As my faith has evolved and my walk with Christ has shaped my "maturity," I have always found that when reflecting on what I think it would be like to be in the presence of Jesus, my mind, my whole being seems to warm and I must pause to let myself experience the emotions and feelings. Not just emotional, but physical. My ability to describe the experience in words is going to give you only a pale comparison to how true and deep I experience this. I guess that is why I have such a difficult time getting to a place both physically and mentally to put it on paper. I also firmly believe that dark forces have always been able to put into place obstacles to inhibit the creation that may somehow bring comfort and hope to others as well. I guess I am finally getting some "legs" under me and maybe, just maybe I will be blessed with prose that will do just that. By the way, I am not the author, just an instrument. My God, my real Father is responsible for everything good thing that comes from me. What a good and glorious day this is to have taken another step in His direction to allow him to give me the clarity to write this. Amen!

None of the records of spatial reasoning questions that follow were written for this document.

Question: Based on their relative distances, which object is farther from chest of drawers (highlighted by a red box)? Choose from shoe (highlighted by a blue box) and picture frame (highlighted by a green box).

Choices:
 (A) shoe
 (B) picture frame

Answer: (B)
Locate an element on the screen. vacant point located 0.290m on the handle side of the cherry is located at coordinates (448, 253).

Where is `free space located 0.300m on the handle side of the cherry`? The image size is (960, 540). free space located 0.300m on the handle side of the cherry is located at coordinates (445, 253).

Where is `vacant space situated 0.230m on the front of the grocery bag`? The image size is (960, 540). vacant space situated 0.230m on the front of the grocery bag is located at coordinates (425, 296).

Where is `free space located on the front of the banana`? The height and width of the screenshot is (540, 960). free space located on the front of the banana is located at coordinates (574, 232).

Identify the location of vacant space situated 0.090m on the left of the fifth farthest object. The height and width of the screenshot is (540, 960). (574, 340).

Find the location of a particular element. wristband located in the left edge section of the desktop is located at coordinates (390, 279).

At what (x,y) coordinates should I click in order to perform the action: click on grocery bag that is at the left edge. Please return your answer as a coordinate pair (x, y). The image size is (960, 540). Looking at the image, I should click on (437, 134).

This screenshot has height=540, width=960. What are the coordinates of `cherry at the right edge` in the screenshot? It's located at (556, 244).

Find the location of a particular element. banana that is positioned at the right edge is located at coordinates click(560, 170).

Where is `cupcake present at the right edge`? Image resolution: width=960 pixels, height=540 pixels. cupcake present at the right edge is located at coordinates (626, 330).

As I mentioned, when I take the time to pause and truly reflect what it will be like to be in the presence of the Lord in Heaven or how it feels to be truly comforted, the images that come to my mind are of stepping into the folds of two strong, warm arms clothed in white. I am a child falling into the safest of all places, being embraced and held for that "30 second hug.’ The purest love flowing from His embrace instantly removing all physical discomfort and pain -- immediately taking over me. All the hurts and disappointments that have kept me from being the content child He meant and longed for me to be are gone. What an amazing feeling of freedom. There have been moments in my life where I have experienced unconditional love, but they will never compare to how deep and true God’s love is for me during that moment. I am treasured and wanted beyond anything else.

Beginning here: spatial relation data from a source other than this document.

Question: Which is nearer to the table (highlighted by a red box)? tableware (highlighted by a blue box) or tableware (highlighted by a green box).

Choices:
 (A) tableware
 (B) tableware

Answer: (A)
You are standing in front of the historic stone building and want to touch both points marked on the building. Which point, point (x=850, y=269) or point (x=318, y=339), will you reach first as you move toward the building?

Often during those moments when I worship, I will experience a physical type of worship that is reciprocated, feeling the Lords hands on my face. It draws my gaze upward and I am transformed into a little child for the moment. The physical act of placing one’s hands on either side of another’s face is an extremely intimate act that is rarely seen or experienced. We will sometimes do that to our special needs children to gain their undivided attention, but I almost never see it in our human world done for the express purpose of saying you are loved and adored over anything else. Long ago, when my daughter Brenna was just a toddler she would do that and say "I dooooooo" which was her response to me after a warm hug from me telling her how much I love her. Since she is now silent in her ability to communicate verbally and has not had the ability to use her arms for over 10 years, I ache for those memories and will treasure those pure-love expressions until the day she is able to reciprocate all of the "I doooooos" she receives from me in the meantime.

During those times when I can feel the warmth of my Father’s hands on my face, they are so warm, so gentle, yet they are big, encompassing the entire sides of my face. I want to immediately just give into it, laying my head to one side to allow myself to feel the strength there supporting me, giving me such unconditional love. This morning I have been blessed with this comforting feeling for reasons I do not know, but will gladly receive. It has stayed with me as I have written this while the phone has been ringing and dogs barking. Hunter has been blessedly asleep in the other room and has only stirred once or twice. Allowing my mind to focus and truly experience this wonderful lingering experience has been such a gift today and I guess the only way that I can truly honor our Father is to share my thoughts and feelings those around me. I am such a flawed and fragmented human. Finding quiet time is so rare for me. If given more than 10 minutes without a task at hand would find me unconscious if the seating conditions are right. I pray and commune with our Father "on the fly" most of the time. I am so grateful for those times I can be with him for more than a brief pause. I love you God and am so thankful I am one of yours, I am so thankful you can intervene in my life even when I do not ask for it and give me just what I need and more.